• [Aim of the exercise] Return, word for word, the line that contains "pandemia do séc.XXI" and every line after it through the end of the records.

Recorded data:
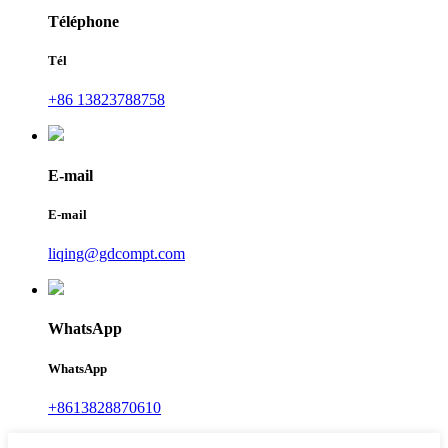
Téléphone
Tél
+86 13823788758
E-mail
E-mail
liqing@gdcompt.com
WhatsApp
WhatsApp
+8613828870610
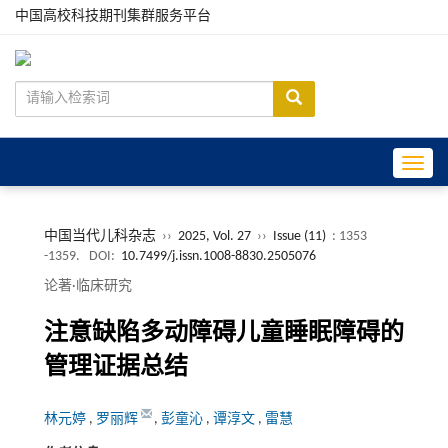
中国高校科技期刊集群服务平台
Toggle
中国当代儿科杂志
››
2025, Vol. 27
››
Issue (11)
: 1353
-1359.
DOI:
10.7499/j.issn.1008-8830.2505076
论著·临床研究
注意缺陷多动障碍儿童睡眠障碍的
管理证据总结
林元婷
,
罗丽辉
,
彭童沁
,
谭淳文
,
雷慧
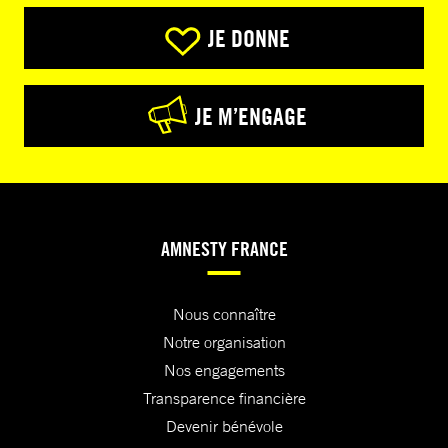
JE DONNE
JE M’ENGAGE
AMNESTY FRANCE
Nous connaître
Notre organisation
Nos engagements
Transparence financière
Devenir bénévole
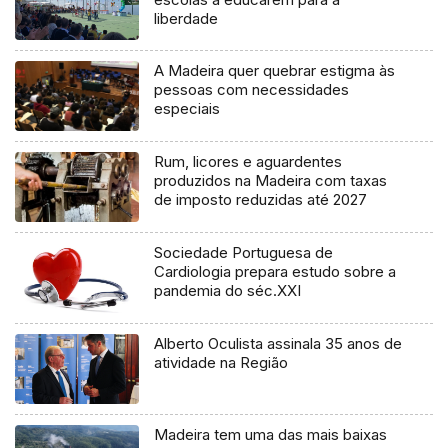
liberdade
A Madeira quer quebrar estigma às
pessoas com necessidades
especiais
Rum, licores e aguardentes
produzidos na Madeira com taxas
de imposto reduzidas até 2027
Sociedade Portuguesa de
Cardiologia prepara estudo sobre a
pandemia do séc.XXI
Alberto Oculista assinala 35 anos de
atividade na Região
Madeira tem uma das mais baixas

• [Output below]
pandemia do séc.XXI
Alberto Oculista assinala 35 anos de
atividade na Região
Madeira tem uma das mais baixas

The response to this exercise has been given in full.